The decision comes one week after the Louisville Metropolitan Police Department announced that arresting officer Bryan Gillis had "received corrective action" for failing to activate his body camera before performing law-enforcement actions as is required by policy. That spawned an internal investigation into whether proper police protocol was followed in the arrest of Scheffler.

LMPD released two videos of Scheffler's arrest -- one from a fixed pole camera located across the street and another from a police vehicle's dashboard camera. Footage from the videos show Gillis running toward Scheffler's vehicle and banging his flashlight on the driver side window as the 2024 Masters champion is turning into the entrance of Valhalla. Both failed to capture the initial interaction between the two.

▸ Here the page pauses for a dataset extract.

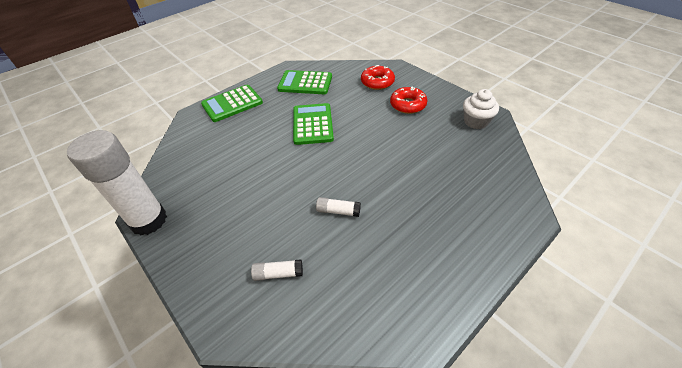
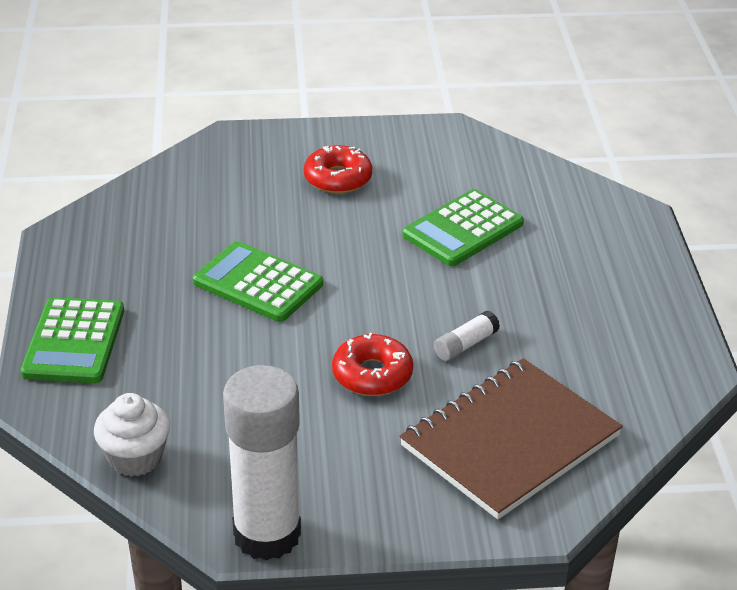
camera: 55 degrees left, 10 degrees down
(278, 273) = (510, 441): white glue stick -> brown notebook
(305, 83) = (135, 240): green calculator -> green calculator (463, 229)
(377, 82) = (243, 173): red donut -> red donut (372, 375)
(476, 121) = (448, 149): white cupcake -> white cupcake (135, 458)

The same day those videos were released publicly, a third was posted to Facebook of Scheffler's conversation with an officer in the police car during his arrest. It was not uncovered widely until Wednesday. 

Scheffler explained to the officer that he mistook the person stopping him as security guard and did not realize he was a member of the police: "All I saw was a yellow jacket." Then he admitted his impatience in the moment given he was "quite late for my tee time." Scheffler also claimed the arresting officer "grabbed my shoulder and hit me" after reaching in the car without identifying himself as police.

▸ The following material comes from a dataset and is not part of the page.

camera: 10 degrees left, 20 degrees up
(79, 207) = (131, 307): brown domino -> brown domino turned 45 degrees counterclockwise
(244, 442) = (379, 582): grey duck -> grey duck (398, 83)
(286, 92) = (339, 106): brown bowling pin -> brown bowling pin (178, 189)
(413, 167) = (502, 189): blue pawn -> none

"This was an unfortunate misunderstanding," Scheffler said Wednesday in a statement. "I hold no ill will toward Officer Gillis. I wish to put this incident behind me and move on, and I hope he will do the same. Police officers have a difficult job and I hold them in high regard. This was a severe miscommunication in a chaotic situation."

According to the arrest report, the road on which Scheffler's incident occurred was closed in both directions following a fatal accident from earlier that morning

Scheffler allegedly "refused to comply" with Gillis' instructions, leading Scheffler to continue moving his vehicle forward with Gillis claiming he was dragged to the ground by the PGA Championship courtesy car. The officer received medical treatment after he  "suffered pain, swelling and abrasions to his left wrist and knee," and his uniform pants, valued at approximately $80, were "damaged beyond repair."

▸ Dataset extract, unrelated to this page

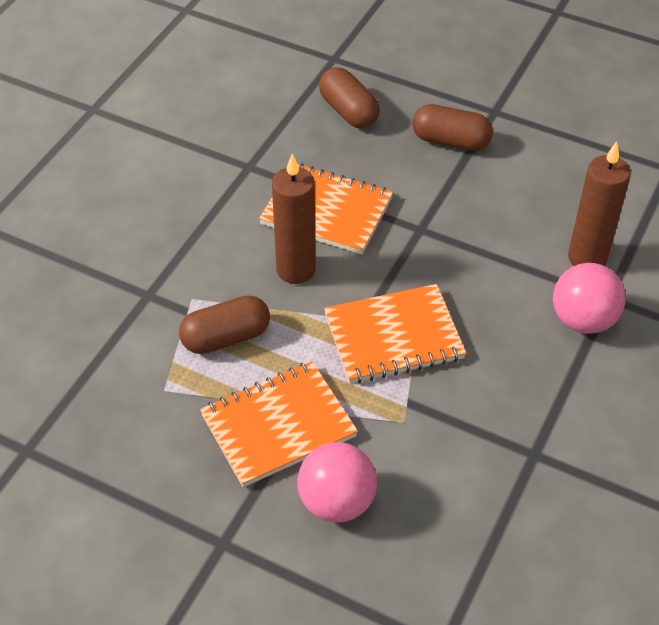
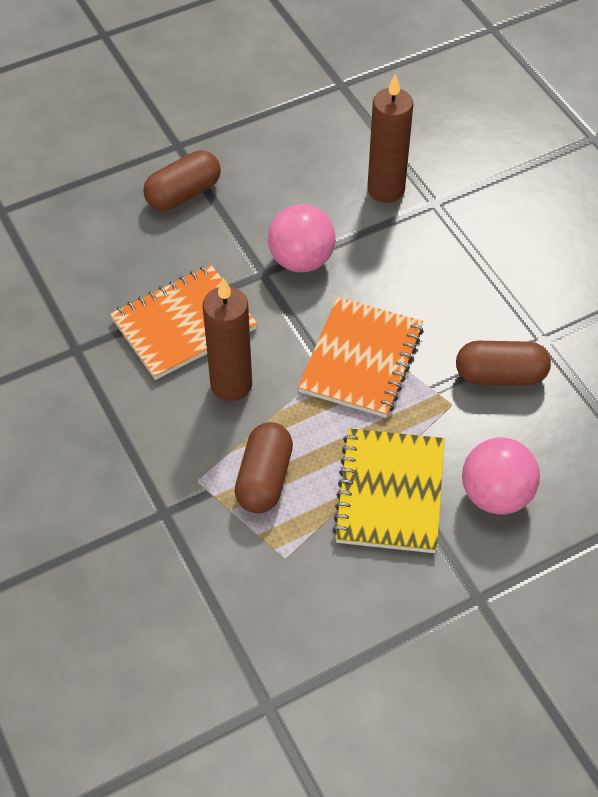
camera: 55 degrees left, 5 degrees up
(278, 425) = (390, 492): orange notebook -> yellow notebook
(348, 111) = (79, 240): brown capsule -> brown capsule (500, 375)
(583, 320) = (443, 231): pink ball -> pink ball (301, 260)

Throughout this ordeal, Scheffler's defense attorney, Steven Romines, has insisted his client did no wrong. He insisted there was zero interest in settling the case. Prepared to either go to trial or have the case dismissed, Romines and Scheffler have seen the latter come to fruition.

"We were pleased that the case was dismissed today. Obviously, dismissed with prejudice, which is something that we required," Romines said. "We were prepared to go forward and litigate this matter. We were also prepared to litigate the case civilly. ... Whenever Scottie had to appear in court, we were going to begin the litigation regarding the civil matter. He does not wish to do that. He wants to move on."